Exercise data: Begin
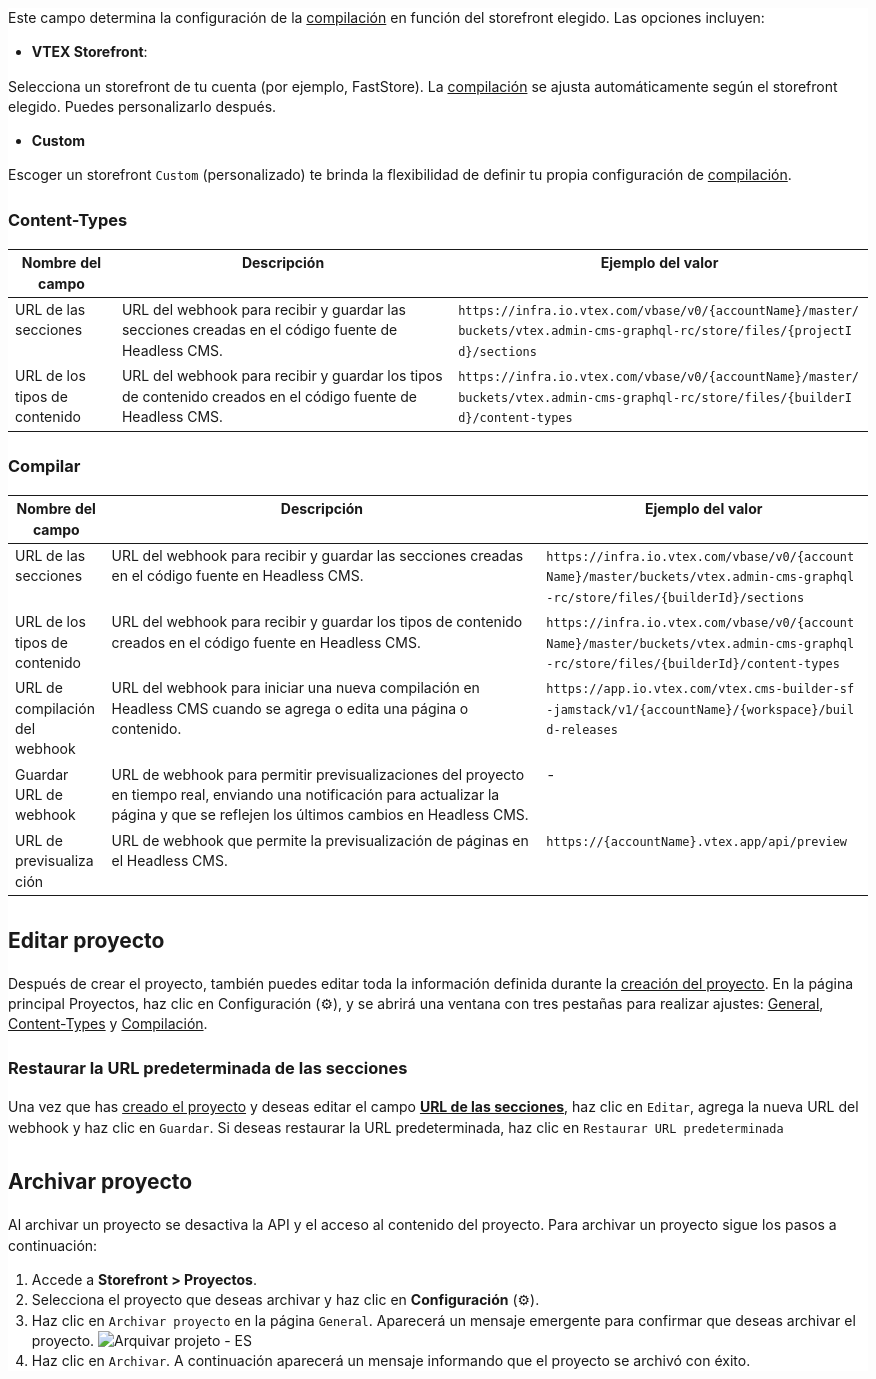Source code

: Este campo determina la configuración de la [compilación](#compilacion) en función del storefront elegido. Las opciones incluyen:

- **VTEX Storefront**:

Selecciona un storefront de tu cuenta (por ejemplo, FastStore). La [compilación](#compilacion) se ajusta automáticamente según el storefront elegido. Puedes personalizarlo después.

- **Custom**

Escoger un storefront `Custom` (personalizado) te brinda la flexibilidad de definir tu propia configuración de [compilación](#compilacion).
### Content-Types

| Nombre del campo             | Descripción           | Ejemplo del valor     |
| ---------------------- | --------------------- | ----------------- |
| URL de las secciones | URL del webhook para recibir y guardar las secciones creadas en el código fuente de Headless CMS. | `https://infra.io.vtex.com/vbase/v0/{accountName}/master/buckets/vtex.admin-cms-graphql-rc/store/files/{projectId}/sections`       |
| URL de los tipos de contenido       | URL del webhook para recibir y guardar los tipos de contenido creados en el código fuente de Headless CMS.      | `https://infra.io.vtex.com/vbase/v0/{accountName}/master/buckets/vtex.admin-cms-graphql-rc/store/files/{builderId}/content-types` |

### Compilar

| Nombre del campo    | Descripción     | Ejemplo del valor     |
| ---------- | ---------- | ---------- |
| URL de las secciones       | URL del webhook para recibir y guardar las secciones creadas en el código fuente en Headless CMS.      | `https://infra.io.vtex.com/vbase/v0/{accountName}/master/buckets/vtex.admin-cms-graphql-rc/store/files/{builderId}/sections`       |
| URL de los tipos de contenido       | URL del webhook para recibir y guardar los tipos de contenido creados en el código fuente en Headless CMS.       | `https://infra.io.vtex.com/vbase/v0/{accountName}/master/buckets/vtex.admin-cms-graphql-rc/store/files/{builderId}/content-types`       |
| URL de compilación del webhook       | URL del webhook para iniciar una nueva compilación en Headless CMS cuando se agrega o edita una página o contenido.       | `https://app.io.vtex.com/vtex.cms-builder-sf-jamstack/v1/{accountName}/{workspace}/build-releases`      |
| Guardar URL de webhook      | URL de webhook para permitir previsualizaciones del proyecto en tiempo real, enviando una notificación para actualizar la página y que se reflejen los últimos cambios en Headless CMS.      | -       |
| URL de previsualización      | URL de webhook que permite la previsualización de páginas en el Headless CMS. | `https://{accountName}.vtex.app/api/preview` |

## Editar proyecto
Después de crear el proyecto, también puedes editar toda la información definida durante la [creación del proyecto](#crear-nuevo-proyecto).
En la página principal Proyectos, haz clic en Configuración (⚙️), y se abrirá una ventana con tres pestañas para realizar ajustes: [General](#general), [Content-Types](#content-types) y [Compilación](#compilacion).

### Restaurar la URL predeterminada de las secciones 

Una vez que has [creado el proyecto](#crear-un-nuevo-proyecto) y deseas editar el campo [**URL de las secciones**](#content-types), haz clic en `Editar`, agrega la nueva URL del webhook y haz clic en `Guardar`. Si deseas restaurar la URL predeterminada, haz clic en `Restaurar URL predeterminada`

## Archivar proyecto
Al archivar un proyecto se desactiva la API y el acceso al contenido del proyecto. 
Para archivar un proyecto sigue los pasos a continuación:

1. Accede a **Storefront > Proyectos**.
2. Selecciona el proyecto que deseas archivar y haz clic en **Configuración** (⚙️). 
3. Haz clic en `Archivar proyecto` en la página `General`. Aparecerá un mensaje emergente para confirmar que deseas archivar el proyecto.
![Arquivar projeto - ES](//images.ctfassets.net/alneenqid6w5/3FkQ3UCU68HH8QkP4LH91I/a7f9e04f4b9dc6161bd3f9a9c683f99c/projects-three-es.png)
4. Haz clic en `Archivar`. A continuación aparecerá un mensaje informando que el proyecto se archivó con éxito.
Exercise data: End
_Your assignment:_ Without any pictures, retype the records above exactly.

_Solution for this problem:_
Source code

: Este campo determina la configuración de la [compilación](#compilacion) en función del storefront elegido. Las opciones incluyen:

- **VTEX Storefront**:

Selecciona un storefront de tu cuenta (por ejemplo, FastStore). La [compilación](#compilacion) se ajusta automáticamente según el storefront elegido. Puedes personalizarlo después.

- **Custom**

Escoger un storefront `Custom` (personalizado) te brinda la flexibilidad de definir tu propia configuración de [compilación](#compilacion).
### Content-Types

| Nombre del campo             | Descripción           | Ejemplo del valor     |
| ---------------------- | --------------------- | ----------------- |
| URL de las secciones | URL del webhook para recibir y guardar las secciones creadas en el código fuente de Headless CMS. | `https://infra.io.vtex.com/vbase/v0/{accountName}/master/buckets/vtex.admin-cms-graphql-rc/store/files/{projectId}/sections`       |
| URL de los tipos de contenido       | URL del webhook para recibir y guardar los tipos de contenido creados en el código fuente de Headless CMS.      | `https://infra.io.vtex.com/vbase/v0/{accountName}/master/buckets/vtex.admin-cms-graphql-rc/store/files/{builderId}/content-types` |

### Compilar

| Nombre del campo    | Descripción     | Ejemplo del valor     |
| ---------- | ---------- | ---------- |
| URL de las secciones       | URL del webhook para recibir y guardar las secciones creadas en el código fuente en Headless CMS.      | `https://infra.io.vtex.com/vbase/v0/{accountName}/master/buckets/vtex.admin-cms-graphql-rc/store/files/{builderId}/sections`       |
| URL de los tipos de contenido       | URL del webhook para recibir y guardar los tipos de contenido creados en el código fuente en Headless CMS.       | `https://infra.io.vtex.com/vbase/v0/{accountName}/master/buckets/vtex.admin-cms-graphql-rc/store/files/{builderId}/content-types`       |
| URL de compilación del webhook       | URL del webhook para iniciar una nueva compilación en Headless CMS cuando se agrega o edita una página o contenido.       | `https://app.io.vtex.com/vtex.cms-builder-sf-jamstack/v1/{accountName}/{workspace}/build-releases`      |
| Guardar URL de webhook      | URL de webhook para permitir previsualizaciones del proyecto en tiempo real, enviando una notificación para actualizar la página y que se reflejen los últimos cambios en Headless CMS.      | -       |
| URL de previsualización      | URL de webhook que permite la previsualización de páginas en el Headless CMS. | `https://{accountName}.vtex.app/api/preview` |

## Editar proyecto
Después de crear el proyecto, también puedes editar toda la información definida durante la [creación del proyecto](#crear-nuevo-proyecto).
En la página principal Proyectos, haz clic en Configuración (⚙️), y se abrirá una ventana con tres pestañas para realizar ajustes: [General](#general), [Content-Types](#content-types) y [Compilación](#compilacion).

### Restaurar la URL predeterminada de las secciones 

Una vez que has [creado el proyecto](#crear-un-nuevo-proyecto) y deseas editar el campo [**URL de las secciones**](#content-types), haz clic en `Editar`, agrega la nueva URL del webhook y haz clic en `Guardar`. Si deseas restaurar la URL predeterminada, haz clic en `Restaurar URL predeterminada`

## Archivar proyecto
Al archivar un proyecto se desactiva la API y el acceso al contenido del proyecto. 
Para archivar un proyecto sigue los pasos a continuación:

1. Accede a **Storefront > Proyectos**.
2. Selecciona el proyecto que deseas archivar y haz clic en **Configuración** (⚙️). 
3. Haz clic en `Archivar proyecto` en la página `General`. Aparecerá un mensaje emergente para confirmar que deseas archivar el proyecto.
![Arquivar projeto - ES](//images.ctfassets.net/alneenqid6w5/3FkQ3UCU68HH8QkP4LH91I/a7f9e04f4b9dc6161bd3f9a9c683f99c/projects-three-es.png)
4. Haz clic en `Archivar`. A continuación aparecerá un mensaje informando que el proyecto se archivó con éxito.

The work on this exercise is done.